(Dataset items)

↓↓↓

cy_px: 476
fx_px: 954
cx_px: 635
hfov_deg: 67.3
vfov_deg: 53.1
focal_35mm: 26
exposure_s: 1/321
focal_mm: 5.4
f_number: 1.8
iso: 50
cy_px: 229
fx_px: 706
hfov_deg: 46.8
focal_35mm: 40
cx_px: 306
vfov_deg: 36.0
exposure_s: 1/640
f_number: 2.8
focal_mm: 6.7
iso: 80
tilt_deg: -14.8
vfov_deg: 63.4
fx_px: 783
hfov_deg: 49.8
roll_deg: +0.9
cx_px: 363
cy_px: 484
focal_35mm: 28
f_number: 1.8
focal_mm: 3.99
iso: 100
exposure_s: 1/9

↑↑↑
↓↓↓

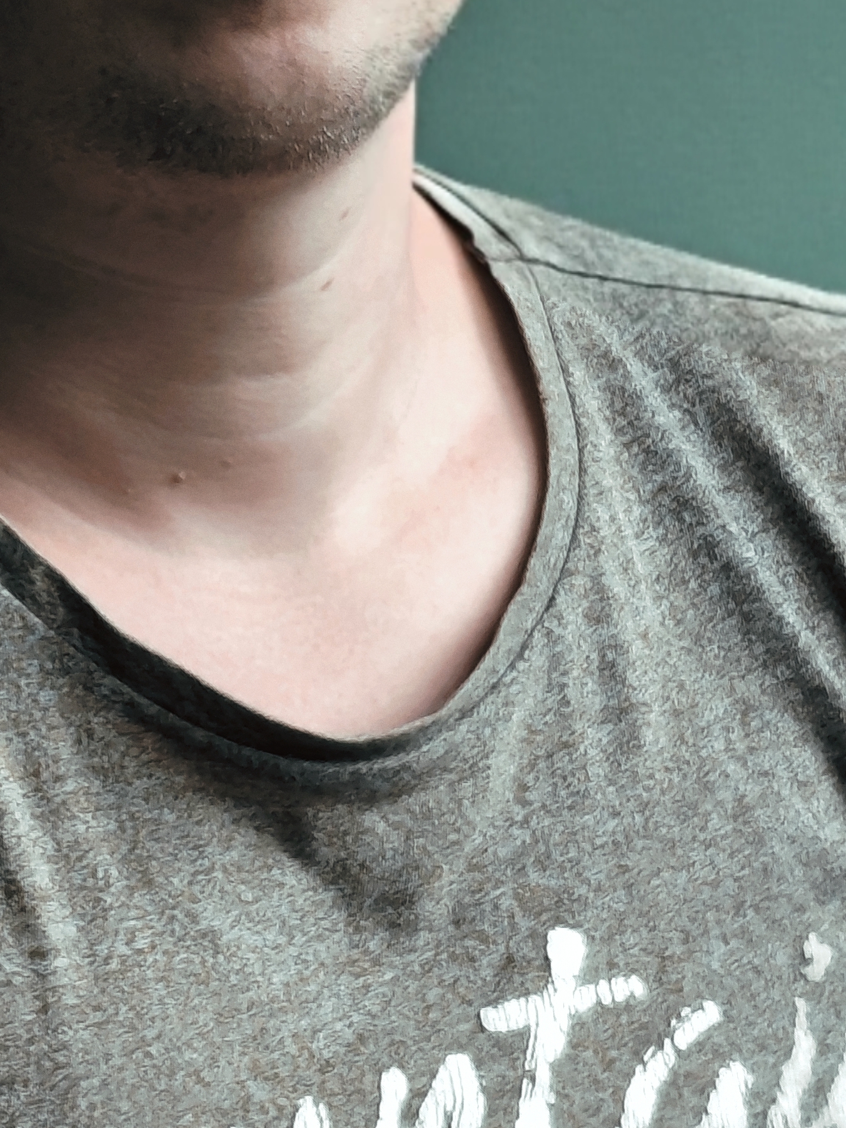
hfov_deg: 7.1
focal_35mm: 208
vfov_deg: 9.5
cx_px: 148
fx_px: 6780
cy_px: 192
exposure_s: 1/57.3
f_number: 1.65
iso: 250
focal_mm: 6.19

↑↑↑

- _Instructions for the task_
In the data above, retype exactly and only the lines between the one holding "vfov_deg: 9.5" and the one holding "focal_mm: 6.19", inclusive.

- _Exercise answer_
vfov_deg: 9.5
cx_px: 148
fx_px: 6780
cy_px: 192
exposure_s: 1/57.3
f_number: 1.65
iso: 250
focal_mm: 6.19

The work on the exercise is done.